Progress is a choice. It doesn’t happen on its own. From 1945 to 1975, Canadians saw their average real weekly earnings grow at a rate that more than doubled every 28 years. This amazing level of economic growth came in large part as a result of policy choices we made as a country. There was intentionality on what we were trying to achieve together. We need a renewed commitment to our long-term economic future.
Political platforms should be formed based on long-term economic objectives with platform commitments reflecting their potential impact on those objectives. Critically, a strong accountability mechanism, such as a review of outcomes relative to commitments by the Parliamentary Budget Officer, would hold the ruling party accountable to its promises.
Which economic objectives should take priority? Here are two that could have a significant impact:
Real median per-capita income should rise by at least 5 per cent over every five-year period. This may not seem particularly ambitious, but in the five years leading up to 2019 (the most recent data available) median per-capita income only rose 3.4 per cent. Since 2009, there have only been three years in which the rolling five-year window has seen growth of 5 per cent or more. Focusing on median per-capita income ensures that the gains from growth are shared broadly across the population rather than benefiting only a few. To achieve this, policies would need to demonstrate how they plan to sustainably raise growth and improve labour-market outcomes for all segments of the population. We need a shift from consumption spending to greater focus on productive investments: applied public R&D in fast-growing sectors, child care, reskilling workers for the digital economy and helping our resource sector transition to a low-carbon future. Evaluating performance over a five-year window would allow for inevitable cyclical variations that can lead to large annual swings.

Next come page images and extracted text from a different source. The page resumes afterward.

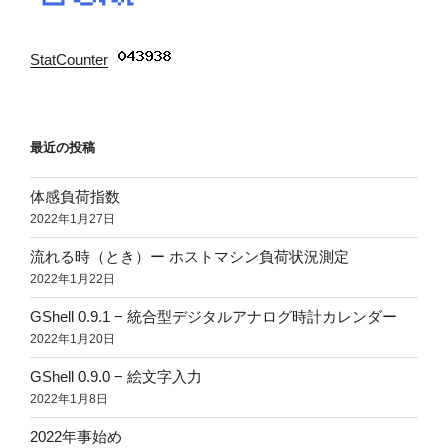
StatCounter
:
最近の投稿
体感負荷指数
2022年1月27日
流れる時（とき）ー ホストマシン負荷状況測定
2022年1月22日
GShell 0.9.1 − 統合型デジタルアナログ時計カレンダー
2022年1月20日
GShell 0.9.0 − 絵文字入力
2022年1月8日
2022年事始め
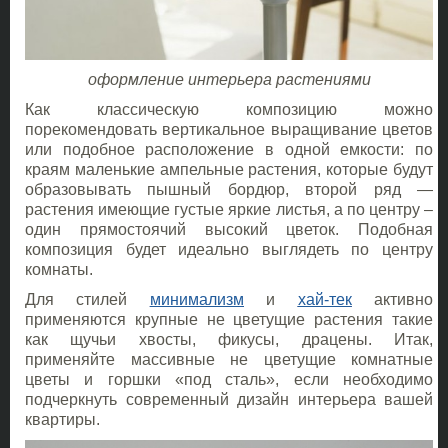
оформление интерьера растениями
Как классическую композицию можно
порекомендовать вертикальное выращивание цветов
или подобное расположение в одной емкости: по
краям маленькие ампельные растения, которые будут
образовывать пышный бордюр, второй ряд —
растения имеющие густые яркие листья, а по центру –
один прямостоячий высокий цветок. Подобная
композиция будет идеально выглядеть по центру
комнаты.
Для стилей
минимализм
и
хай-тек
активно
применяются крупные не цветущие растения такие
как щучьи хвосты, фикусы, драцены. Итак,
применяйте массивные не цветущие комнатные
цветы и горшки «под сталь», если необходимо
подчеркнуть современный дизайн интерьера вашей
квартиры.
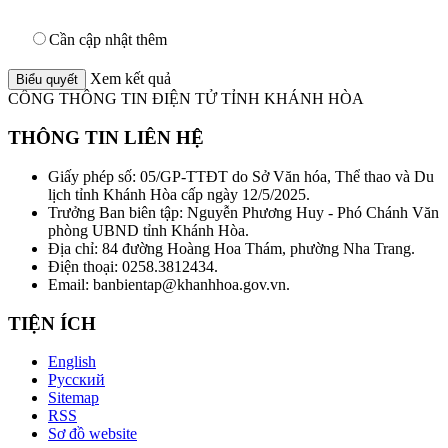
Cần cập nhật thêm
Xem kết quả
CỔNG THÔNG TIN ĐIỆN TỬ TỈNH KHÁNH HÒA
THÔNG TIN LIÊN HỆ
Giấy phép số: 05/GP-TTĐT do Sở Văn hóa, Thể thao và Du
lịch tỉnh Khánh Hòa cấp ngày 12/5/2025.
Trưởng Ban biên tập: Nguyễn Phương Huy - Phó Chánh Văn
phòng UBND tỉnh Khánh Hòa.
Địa chỉ: 84 đường Hoàng Hoa Thám, phường Nha Trang.
Điện thoại: 0258.3812434.
Email: banbientap@khanhhoa.gov.vn.
TIỆN ÍCH
English
Русский
Sitemap
RSS
Sơ đồ website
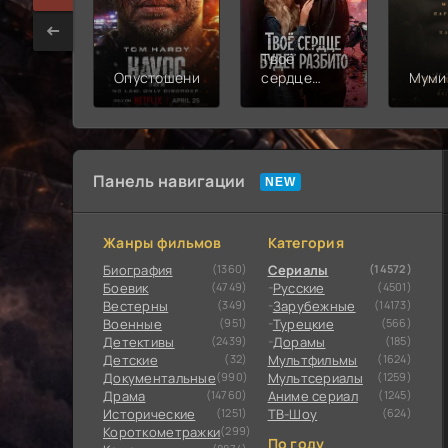
Твоё
Опустошение
сердце
Муми
будет
разбито
Панель навигации
Жанры фильмов
Категория
Биография
(1360)
Сериалы
(14572)
Боевик
(4749)
Русские
(4501)
Вестерны
(349)
Зарубежные
(14173)
Военные
(951)
Турецкие
(566)
Детективы
(2439)
Дорамы
(185)
Детские
(32)
Мультфильмы
(1624)
Документальные
(990)
Мультсериалы
(1259)
Драма
(14760)
Аниме сериал
(1245)
Исторические
(1251)
ТВ-Шоу
(624)
Короткометражки
(299)
По году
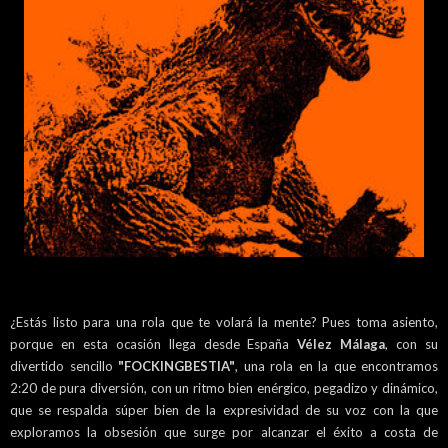
¿Estás listo para una rola que te volará la mente? Pues toma asiento,
porque en esta ocasión llega desde España
Vélez Málaga
, con su
divertido sencillo
"FOCKINGBESTIA"
, una rola en la que encontramos
2:20 de pura diversión, con un ritmo bien enérgico, pegadizo y dinámico,
que se respalda súper bien de la expresividad de su voz con la que
exploramos la obsesión que surge por alcanzar el éxito a costa de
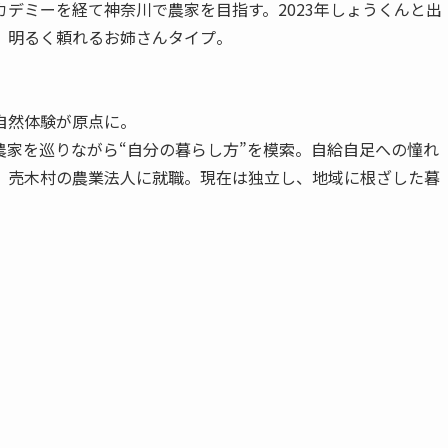
デミーを経て神奈川で農家を目指す。2023年しょうくんと出
、明るく頼れるお姉さんタイプ。
自然体験が原点に。
農家を巡りながら“自分の暮らし方”を模索。自給自足への憧れ
、売木村の農業法人に就職。現在は独立し、地域に根ざした暮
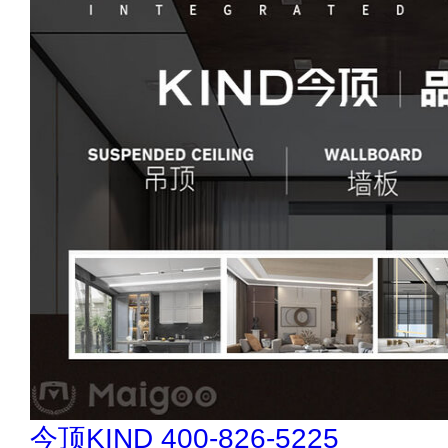
创星地板 400-0519-398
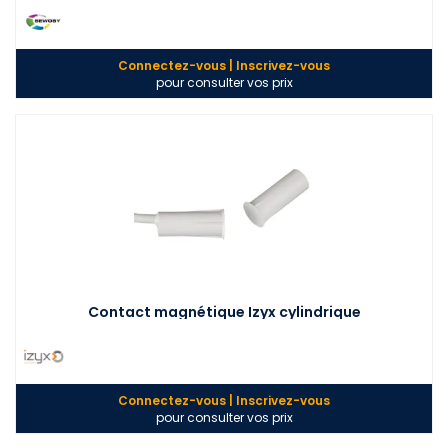
Connectez-vous | Inscrivez-vous
pour consulter vos prix
Contact magnétique Izyx cylindrique
Connectez-vous | Inscrivez-vous
pour consulter vos prix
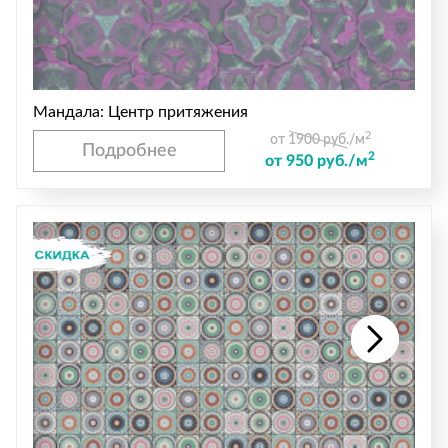
Мандала: Центр притяжения
2
от 1900 руб./м
Подробнее
2
от 950 руб./м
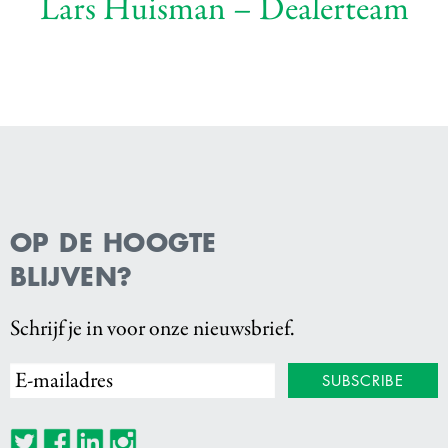
Lars Huisman – Dealerteam
OP DE HOOGTE
BLIJVEN?
Schrijf je in voor onze nieuwsbrief.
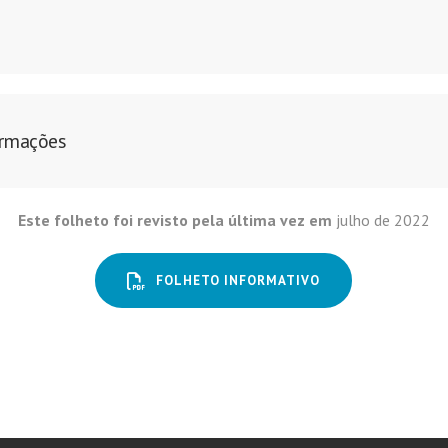
ormações
Este folheto foi revisto pela última vez em
julho de 2022
FOLHETO INFORMATIVO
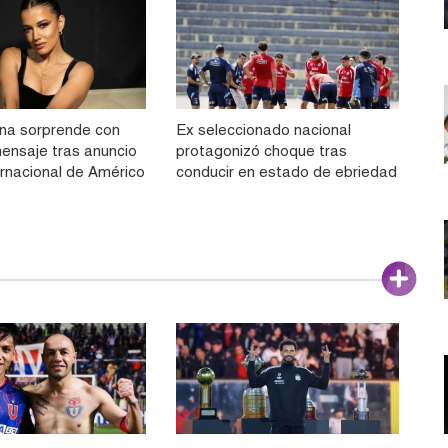
na sorprende con
Ex seleccionado nacional
ensaje tras anuncio
protagonizó choque tras
ernacional de Américo
conducir en estado de ebriedad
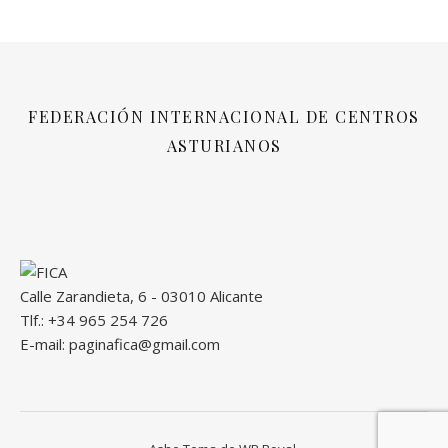
FEDERACIÓN INTERNACIONAL DE CENTROS
ASTURIANOS
Calle Zarandieta, 6 - 03010 Alicante
Tlf.: +34 965 254 726
E-mail: paginafica@gmail.com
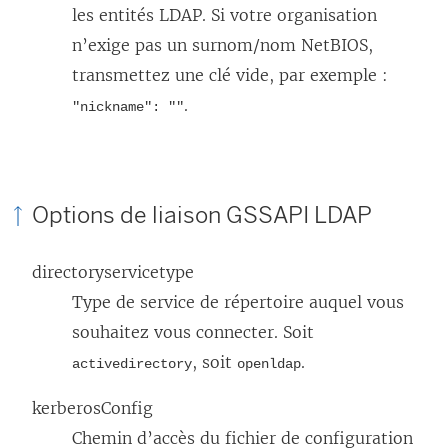
les entités LDAP. Si votre organisation
n’exige pas un surnom/nom NetBIOS,
transmettez une clé vide, par exemple :
.
"nickname": ""
Options de liaison GSSAPI LDAP
directoryservicetype
Type de service de répertoire auquel vous
souhaitez vous connecter. Soit
, soit
.
activedirectory
openldap
kerberosConfig
Chemin d’accès du fichier de configuration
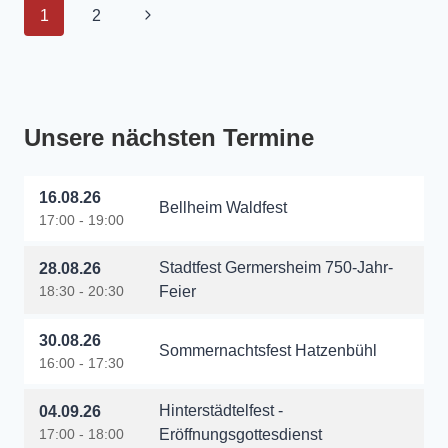
Seitennavigation
Nächste
1
2
Seite
Unsere nächsten Termine
16.08.26
Bellheim Waldfest
17:00 - 19:00
Stadtfest Germersheim 750-Jahr-
28.08.26
18:30 - 20:30
Feier
30.08.26
Sommernachtsfest Hatzenbühl
16:00 - 17:30
Hinterstädtelfest -
04.09.26
17:00 - 18:00
Eröffnungsgottesdienst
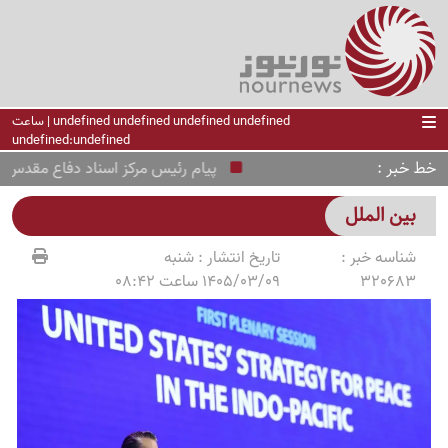
undefined undefined undefined undefined | ساعت
undefined:undefined
خط خبر
پیام رئیس مرکز اسناد دفاع مقدس به من
بین الملل
شناسه خبر :
تاریخ انتشار :
شنبه
320683
1405/03/09 ساعت 08:42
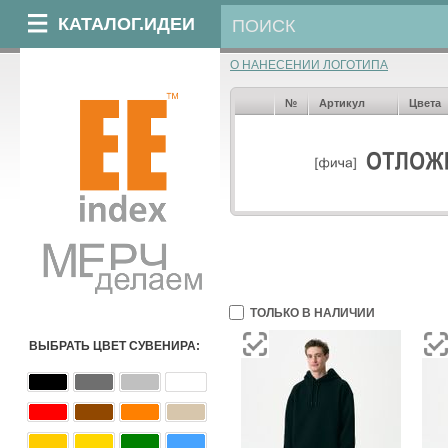
КАТАЛОГ.ИДЕИ
О НАНЕСЕНИИ ЛОГОТИПА
№
Артикул
Цвета
ТОЛЬКО В НАЛИЧИИ
ВЫБРАТЬ ЦВЕТ СУВЕНИРА:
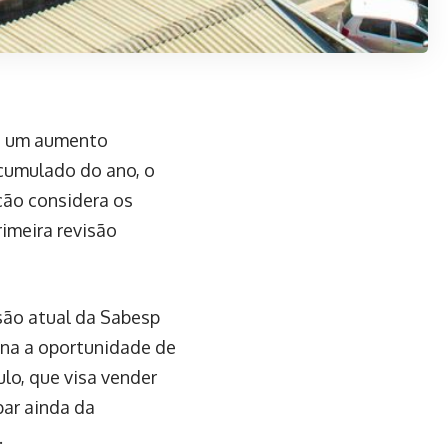
o um aumento
cumulado do ano, o
ação considera os
rimeira revisão
são atual da Sabesp
ona a oportunidade de
lo, que visa vender
par ainda da
.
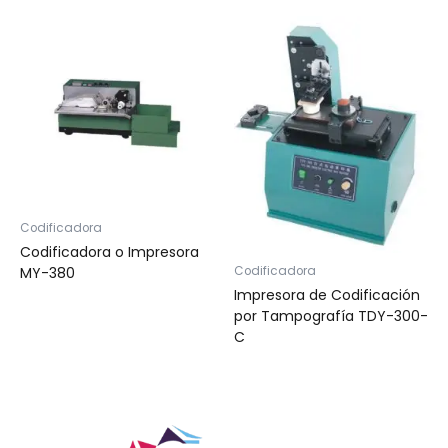
Codificadora
Codificadora o Impresora
Codificadora
MY-380
Impresora de Codificación
por Tampografía TDY-300-
C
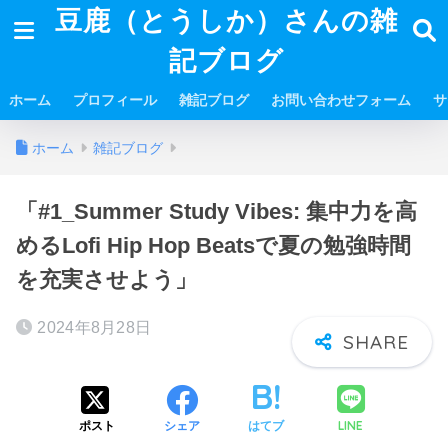
豆鹿（とうしか）さんの雑
記ブログ
ホーム
プロフィール
雑記ブログ
お問い合わせフォーム
サ
ホーム
雑記ブログ
「#1_Summer Study Vibes: 集中力を高
めるLofi Hip Hop Beatsで夏の勉強時間
を充実させよう」
2024年8月28日
LINE
ポスト
シェア
はてブ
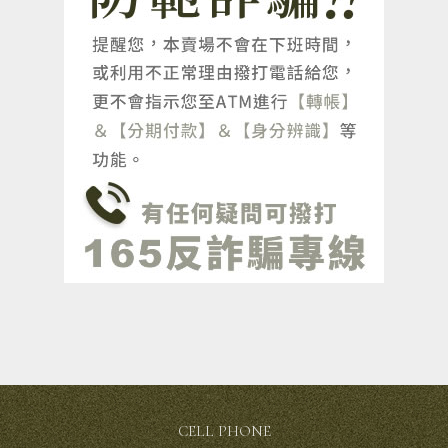
CELL PHONE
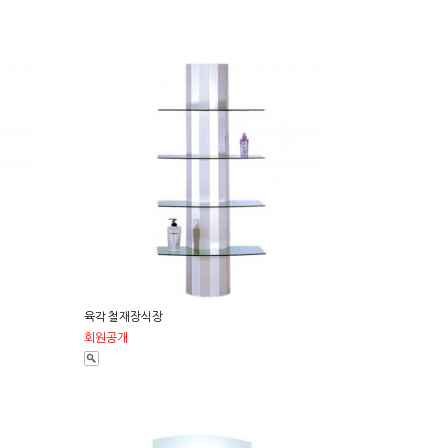
육각 철재장식장
회원공개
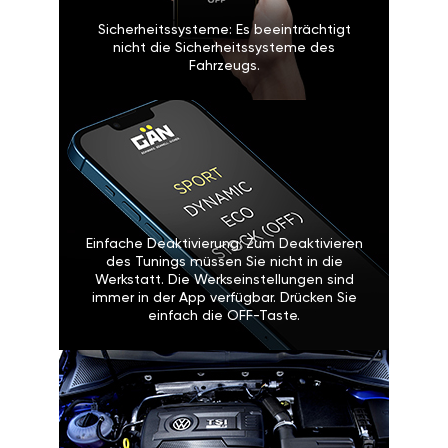
Sicherheitssysteme: Es beeinträchtigt
nicht die Sicherheitssysteme des
Fahrzeugs.
Einfache Deaktivierung: Zum Deaktivieren
des Tunings müssen Sie nicht in die
Werkstatt. Die Werkseinstellungen sind
immer in der App verfügbar. Drücken Sie
einfach die OFF-Taste.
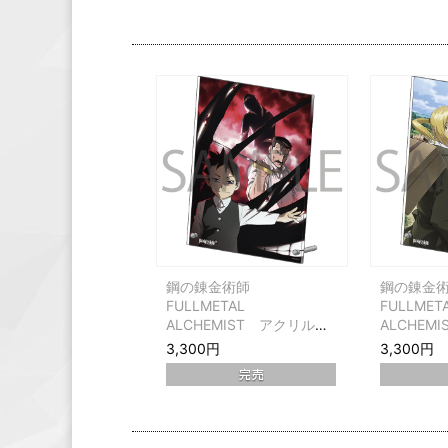
鋼の錬金術師
鋼の錬金
FULLMETAL
FULLMET
ALCHEMIST アクリルパ
ALCHEM
ネル ジャケット第15巻
ネル ジャ
3,300円
3,300円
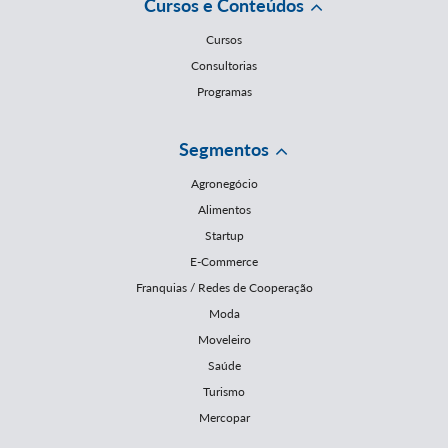
Cursos e Conteúdos
Cursos
Consultorias
Programas
Segmentos
Agronegócio
Alimentos
Startup
E-Commerce
Franquias / Redes de Cooperação
Moda
Moveleiro
Saúde
Turismo
Mercopar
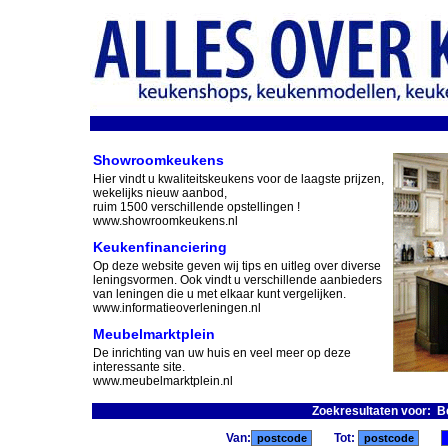
Showroomkeukens
Hier vindt u kwaliteitskeukens voor de laagste prijzen,
wekelijks nieuw aanbod,
ruim 1500 verschillende opstellingen !
www.showroomkeukens.nl
Keukenfinanciering
Op deze website geven wij tips en uitleg over diverse
leningsvormen. Ook vindt u verschillende aanbieders
van leningen die u met elkaar kunt vergelijken.
www.informatieoverleningen.nl
Meubelmarktplein
De inrichting van uw huis en veel meer op deze
interessante site.
www.meubelmarktplein.nl
Zoekresultaten voor: 
Van:
Tot:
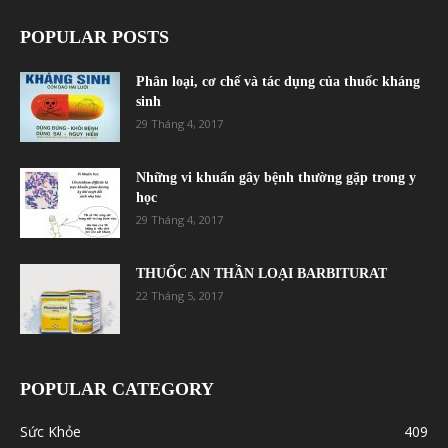
POPULAR POSTS
Phân loại, cơ chế và tác dụng của thuốc kháng
sinh
29 Tháng 4, 2017
Những vi khuẩn gây bệnh thường gặp trong y
học
29 Tháng 4, 2017
THUỐC AN THẦN LOẠI BARBITURAT
22 Tháng 5, 2017
POPULAR CATEGORY
Sức Khỏe
409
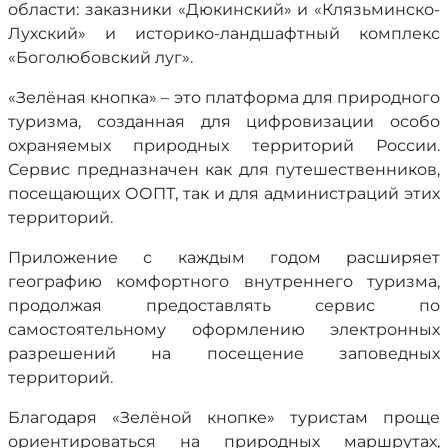
области: заказники «Дюкинский» и «Клязьминско-
Лухский» и историко-ландшафтный комплекс
«Боголюбовский луг».
«Зелёная кнопка» – это платформа для природного
туризма, созданная для цифровизации особо
охраняемых природных территорий России.
Сервис предназначен как для путешественников,
посещающих ООПТ, так и для администраций этих
территорий.
Приложение с каждым годом расширяет
географию комфортного внутреннего туризма,
продолжая предоставлять сервис по
самостоятельному оформлению электронных
разрешений на посещение заповедных
территорий.
Благодаря «Зелёной кнопке» туристам проще
ориентироваться на природных маршрутах,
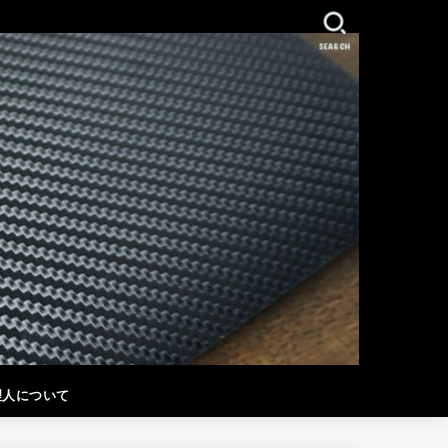
SEARCH
理人について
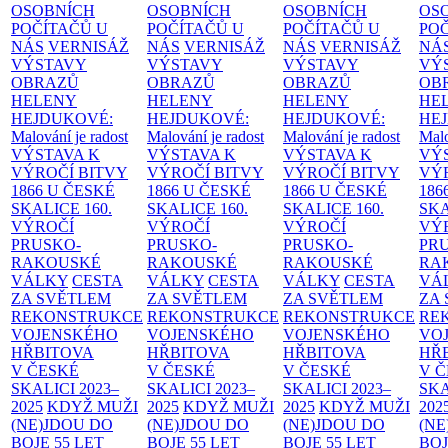
OSOBNÍCH
OSOBNÍCH
OSOBNÍCH
OS
POČÍTAČŮ U
POČÍTAČŮ U
POČÍTAČŮ U
PO
NÁS
VERNISÁŽ
NÁS
VERNISÁŽ
NÁS
VERNISÁŽ
NÁ
VÝSTAVY
VÝSTAVY
VÝSTAVY
VÝ
OBRAZŮ
OBRAZŮ
OBRAZŮ
OB
HELENY
HELENY
HELENY
HE
HEJDUKOVÉ:
HEJDUKOVÉ:
HEJDUKOVÉ:
HE
Malování je radost
Malování je radost
Malování je radost
Malo
VÝSTAVA K
VÝSTAVA K
VÝSTAVA K
VÝ
VÝROČÍ BITVY
VÝROČÍ BITVY
VÝROČÍ BITVY
VÝ
1866 U ČESKÉ
1866 U ČESKÉ
1866 U ČESKÉ
186
SKALICE
160.
SKALICE
160.
SKALICE
160.
SK
VÝROČÍ
VÝROČÍ
VÝROČÍ
VÝ
PRUSKO-
PRUSKO-
PRUSKO-
PR
RAKOUSKÉ
RAKOUSKÉ
RAKOUSKÉ
RA
VÁLKY
CESTA
VÁLKY
CESTA
VÁLKY
CESTA
VÁ
ZA SVĚTLEM
ZA SVĚTLEM
ZA SVĚTLEM
ZA
REKONSTRUKCE
REKONSTRUKCE
REKONSTRUKCE
RE
VOJENSKÉHO
VOJENSKÉHO
VOJENSKÉHO
VO
HŘBITOVA
HŘBITOVA
HŘBITOVA
HŘ
V ČESKÉ
V ČESKÉ
V ČESKÉ
V 
SKALICI 2023–
SKALICI 2023–
SKALICI 2023–
SKA
2025
KDYŽ MUŽI
2025
KDYŽ MUŽI
2025
KDYŽ MUŽI
202
(NE)JDOU DO
(NE)JDOU DO
(NE)JDOU DO
(NE
BOJE
55 LET
BOJE
55 LET
BOJE
55 LET
BO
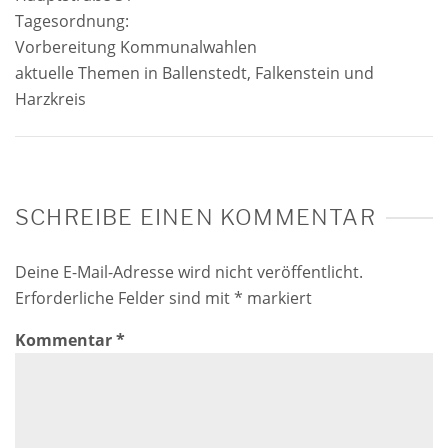
Tagesordnung:
Vorbereitung Kommunalwahlen
aktuelle Themen in Ballenstedt, Falkenstein und
Harzkreis
SCHREIBE EINEN KOMMENTAR
Deine E-Mail-Adresse wird nicht veröffentlicht.
Erforderliche Felder sind mit
*
markiert
Kommentar
*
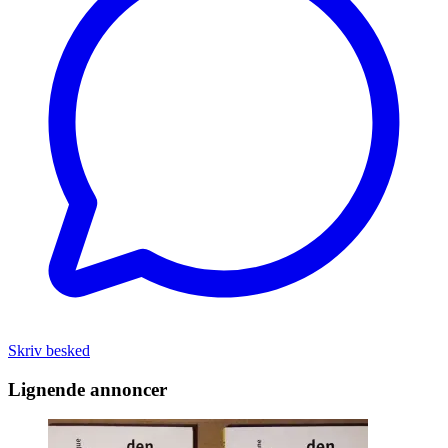
Skriv besked
Lignende annoncer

Commit to halving the investment gap with OECD countries. There is a well-known and well-documented lack of business investment in machinery, equipment and intellectual property in Canada. There are of course many firms that invest a lot, but by and large economy-wide data consistently show that Canada ranks near the bottom of the pack among members of the Organization for Economic Co-operation and Development. In relation to GDP, business investment of this type is barely more than half what it is in the United States, and just under two-thirds of what it is in the average OECD country. Moreover, as the C.D. Howe Institute notes, Canadian business investment per available worker also badly lags that in the U.S. and other OECD countries. This underperformance in business investment directly contributes to our poor productivity performance, and loss of competitiveness. It is no coincidence that Canada’s export competitiveness weakened in recent years as its share of the U.S. market declined. Over the past two decades, Canadian exports have risen at just half the pace of the overall economy.
In addition, while the United States and the United Kingdom are making ambitious moves on advanced industries and increasing their R&D investments, Canada’s approach is still tentative. In an economy increasingly dependent on intangible assets such as data and digital services, innovation will be a key driver of growth. Building Canada’s sectoral capabilities in advanced (or innovation) industries is becoming paramount. These industries encompass technology at its broadest and most consequential. High productivity ensures that the average worker employed in an advanced industry earns a yearly wage nearly 50 per cent higher than the average Canadian worker.
If pursued, these objectives would represent bold and firm commitments to sustainably raising our standard of living. Parties may of course disagree on the means to achieve them, but they can hardly ignore them. The policy choices that we make in the next few years will shape the Canada of 2050, and our country’s standing in the global economy.